◆ **WHAT TO DO**: In the text on real ear measurement, rewrite everything from "Few clinics perform" down to "logical to them.", putting "clients" wherever "patients" appears.

◆ **SELECTED EXCERPT**:
----------

Real ear measurement (REM) is the only way to confirm that your hearing aids are actually delivering the sound your prescription calls for. Hearing aids do not come out of the box ready to wear — they have to be programmed to your hearing loss and then verified in your ear. Even top-of-the-line hearing aids can be rendered useless if best practice standards are not followed.
A thin probe tube attached to a microphone is placed in your ear canal, very close to the eardrum, while you wear your hearing aids. We then measure the output of the hearing aid in decibels — for both conversational speech and loud sounds — and compare it against your prescriptive targets. The result is a graph of the sound levels actually reaching your eardrum, which is why REM has been the gold standard for hearing aid verification for years.
Placement matters. The tube sits within millimeters of the eardrum, and it has to be positioned by an audiologist trained in ear canal acoustics — a few millimeters off changes the reading. Without this measurement, a provider is relying on the manufacturer’s “first fit,” a default setting based on averages rather than on your ear.
Few clinics perform real ear measurements despite evidence that shows patients are more satisfied with their hearing aids when real ear measurement is performed.
Ericka DeVore, Au.D
Measuring and interpreting these acoustic gain curves requires a good knowledge of acoustics. Only audiologists have 4 years of graduate work and courses in acoustics.
Busy corporate run practices know that time is money and the goal is to see as many patients as quickly as possible. Adding additional time to do tests that are unpaid is not logical to them.

----------

◆ **INPUT DATA**:
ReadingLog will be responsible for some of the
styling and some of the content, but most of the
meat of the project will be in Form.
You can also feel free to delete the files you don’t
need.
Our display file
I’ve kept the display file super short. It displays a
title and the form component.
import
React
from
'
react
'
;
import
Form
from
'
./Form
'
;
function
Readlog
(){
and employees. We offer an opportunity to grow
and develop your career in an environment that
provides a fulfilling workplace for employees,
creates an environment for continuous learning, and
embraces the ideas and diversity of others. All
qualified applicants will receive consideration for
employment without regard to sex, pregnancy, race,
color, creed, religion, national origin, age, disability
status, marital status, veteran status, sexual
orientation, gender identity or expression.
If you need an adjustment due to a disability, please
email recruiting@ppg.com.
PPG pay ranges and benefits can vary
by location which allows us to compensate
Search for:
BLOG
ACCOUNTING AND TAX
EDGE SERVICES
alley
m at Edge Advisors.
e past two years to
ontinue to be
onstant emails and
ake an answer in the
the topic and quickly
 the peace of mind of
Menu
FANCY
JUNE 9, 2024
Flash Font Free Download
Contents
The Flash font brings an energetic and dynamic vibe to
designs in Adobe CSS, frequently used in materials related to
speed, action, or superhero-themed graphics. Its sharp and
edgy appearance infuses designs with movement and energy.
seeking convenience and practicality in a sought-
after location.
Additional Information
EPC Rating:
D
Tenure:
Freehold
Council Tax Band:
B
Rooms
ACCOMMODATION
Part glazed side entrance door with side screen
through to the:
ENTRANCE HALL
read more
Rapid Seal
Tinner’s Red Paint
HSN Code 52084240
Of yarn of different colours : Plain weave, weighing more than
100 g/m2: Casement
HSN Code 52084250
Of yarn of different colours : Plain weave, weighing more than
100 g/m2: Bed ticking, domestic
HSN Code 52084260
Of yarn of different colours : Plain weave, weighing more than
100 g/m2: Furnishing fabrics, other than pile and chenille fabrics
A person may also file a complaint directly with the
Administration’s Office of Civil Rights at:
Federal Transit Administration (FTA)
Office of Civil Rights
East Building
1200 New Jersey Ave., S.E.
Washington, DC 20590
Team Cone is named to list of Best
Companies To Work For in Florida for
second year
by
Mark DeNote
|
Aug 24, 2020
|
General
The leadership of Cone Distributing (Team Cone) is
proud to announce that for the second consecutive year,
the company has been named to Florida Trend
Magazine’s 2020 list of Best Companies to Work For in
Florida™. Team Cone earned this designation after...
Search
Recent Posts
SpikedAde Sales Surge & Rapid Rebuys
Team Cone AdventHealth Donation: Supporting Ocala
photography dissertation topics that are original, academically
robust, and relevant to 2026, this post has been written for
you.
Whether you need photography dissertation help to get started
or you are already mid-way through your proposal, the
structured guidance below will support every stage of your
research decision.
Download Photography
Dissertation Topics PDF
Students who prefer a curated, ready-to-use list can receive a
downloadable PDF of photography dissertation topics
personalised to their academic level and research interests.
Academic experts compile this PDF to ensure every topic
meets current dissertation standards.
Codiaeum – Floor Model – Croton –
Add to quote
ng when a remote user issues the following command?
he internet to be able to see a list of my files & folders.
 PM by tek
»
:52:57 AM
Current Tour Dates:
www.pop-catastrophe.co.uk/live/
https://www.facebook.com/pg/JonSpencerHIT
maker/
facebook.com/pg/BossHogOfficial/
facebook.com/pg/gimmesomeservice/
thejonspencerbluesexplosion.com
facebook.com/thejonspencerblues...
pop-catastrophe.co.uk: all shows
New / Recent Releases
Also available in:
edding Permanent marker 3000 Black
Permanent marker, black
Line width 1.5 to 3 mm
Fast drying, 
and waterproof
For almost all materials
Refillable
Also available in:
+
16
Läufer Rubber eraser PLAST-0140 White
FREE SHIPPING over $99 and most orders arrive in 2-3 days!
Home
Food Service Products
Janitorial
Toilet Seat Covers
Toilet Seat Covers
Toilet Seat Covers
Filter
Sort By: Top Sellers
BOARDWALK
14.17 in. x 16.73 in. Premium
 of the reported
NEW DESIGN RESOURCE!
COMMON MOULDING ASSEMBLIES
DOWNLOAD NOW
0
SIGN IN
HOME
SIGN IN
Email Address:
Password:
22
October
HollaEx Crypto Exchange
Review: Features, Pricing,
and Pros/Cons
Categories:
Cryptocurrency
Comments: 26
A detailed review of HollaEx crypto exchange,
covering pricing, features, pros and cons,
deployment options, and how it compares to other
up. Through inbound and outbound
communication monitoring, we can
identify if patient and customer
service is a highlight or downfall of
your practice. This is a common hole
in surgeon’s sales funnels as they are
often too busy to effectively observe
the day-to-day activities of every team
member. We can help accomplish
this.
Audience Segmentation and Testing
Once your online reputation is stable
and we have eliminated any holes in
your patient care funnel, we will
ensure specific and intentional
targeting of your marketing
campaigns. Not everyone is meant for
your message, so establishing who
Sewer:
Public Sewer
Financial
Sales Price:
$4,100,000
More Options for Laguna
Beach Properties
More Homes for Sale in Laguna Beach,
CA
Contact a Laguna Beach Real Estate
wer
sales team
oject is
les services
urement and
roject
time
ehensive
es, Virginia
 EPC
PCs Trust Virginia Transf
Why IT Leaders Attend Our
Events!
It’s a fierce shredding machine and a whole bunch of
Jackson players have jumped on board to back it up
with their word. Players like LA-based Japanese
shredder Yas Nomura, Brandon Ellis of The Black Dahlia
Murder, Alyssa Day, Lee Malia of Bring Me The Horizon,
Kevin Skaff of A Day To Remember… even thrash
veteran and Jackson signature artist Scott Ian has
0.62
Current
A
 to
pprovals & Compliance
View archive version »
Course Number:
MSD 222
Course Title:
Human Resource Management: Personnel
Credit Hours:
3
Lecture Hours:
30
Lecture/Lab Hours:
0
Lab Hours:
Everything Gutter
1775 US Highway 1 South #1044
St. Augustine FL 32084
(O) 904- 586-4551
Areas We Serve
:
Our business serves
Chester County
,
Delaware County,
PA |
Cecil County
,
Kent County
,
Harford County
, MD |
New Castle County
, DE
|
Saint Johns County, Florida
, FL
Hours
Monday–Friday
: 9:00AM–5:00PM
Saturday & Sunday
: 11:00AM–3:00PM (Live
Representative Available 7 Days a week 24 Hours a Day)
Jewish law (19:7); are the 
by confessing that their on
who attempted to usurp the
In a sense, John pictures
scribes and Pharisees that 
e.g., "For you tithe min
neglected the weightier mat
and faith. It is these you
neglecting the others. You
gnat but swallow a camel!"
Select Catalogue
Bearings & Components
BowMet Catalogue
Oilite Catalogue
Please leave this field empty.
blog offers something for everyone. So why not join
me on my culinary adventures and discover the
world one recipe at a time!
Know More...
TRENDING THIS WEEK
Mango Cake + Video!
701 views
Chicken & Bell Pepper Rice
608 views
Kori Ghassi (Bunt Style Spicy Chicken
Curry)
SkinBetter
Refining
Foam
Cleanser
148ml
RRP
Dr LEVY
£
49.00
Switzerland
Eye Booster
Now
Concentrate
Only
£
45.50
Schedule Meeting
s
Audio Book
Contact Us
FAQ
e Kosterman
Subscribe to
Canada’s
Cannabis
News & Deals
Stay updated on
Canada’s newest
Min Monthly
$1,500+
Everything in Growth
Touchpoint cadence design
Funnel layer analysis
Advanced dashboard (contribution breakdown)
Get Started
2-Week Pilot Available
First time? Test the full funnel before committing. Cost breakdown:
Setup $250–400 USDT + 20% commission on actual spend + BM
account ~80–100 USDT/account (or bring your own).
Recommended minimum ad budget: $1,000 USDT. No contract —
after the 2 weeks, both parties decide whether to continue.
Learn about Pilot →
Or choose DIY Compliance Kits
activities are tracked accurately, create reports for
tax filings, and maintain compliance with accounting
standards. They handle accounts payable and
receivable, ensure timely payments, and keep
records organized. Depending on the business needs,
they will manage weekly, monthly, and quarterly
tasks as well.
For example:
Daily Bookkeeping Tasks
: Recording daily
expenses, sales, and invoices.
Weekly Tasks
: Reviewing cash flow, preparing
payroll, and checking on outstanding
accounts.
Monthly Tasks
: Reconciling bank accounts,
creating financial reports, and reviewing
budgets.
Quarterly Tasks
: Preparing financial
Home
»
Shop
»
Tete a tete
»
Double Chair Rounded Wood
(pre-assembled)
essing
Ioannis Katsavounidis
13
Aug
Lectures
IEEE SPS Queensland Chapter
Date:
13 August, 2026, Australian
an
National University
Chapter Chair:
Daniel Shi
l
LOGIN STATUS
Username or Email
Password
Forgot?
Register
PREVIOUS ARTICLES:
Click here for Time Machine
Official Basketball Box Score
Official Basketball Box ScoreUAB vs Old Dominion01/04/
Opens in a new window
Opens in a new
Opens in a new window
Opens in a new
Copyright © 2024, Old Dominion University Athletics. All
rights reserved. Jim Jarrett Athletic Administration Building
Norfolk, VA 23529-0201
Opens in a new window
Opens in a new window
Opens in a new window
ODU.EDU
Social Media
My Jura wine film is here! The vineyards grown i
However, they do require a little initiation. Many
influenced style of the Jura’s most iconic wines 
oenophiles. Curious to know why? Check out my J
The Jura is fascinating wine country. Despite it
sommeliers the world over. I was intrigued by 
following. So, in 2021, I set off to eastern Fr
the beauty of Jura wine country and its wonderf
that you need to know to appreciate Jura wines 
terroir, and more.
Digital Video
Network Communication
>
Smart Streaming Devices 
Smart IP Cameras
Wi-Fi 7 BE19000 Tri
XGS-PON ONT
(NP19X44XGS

----------

◆ **RESPONSE**:
Few clinics perform real ear measurements despite evidence that shows clients are more satisfied with their hearing aids when real ear measurement is performed.
Ericka DeVore, Au.D
Measuring and interpreting these acoustic gain curves requires a good knowledge of acoustics. Only audiologists have 4 years of graduate work and courses in acoustics.
Busy corporate run practices know that time is money and the goal is to see as many clients as quickly as possible. Adding additional time to do tests that are unpaid is not logical to them.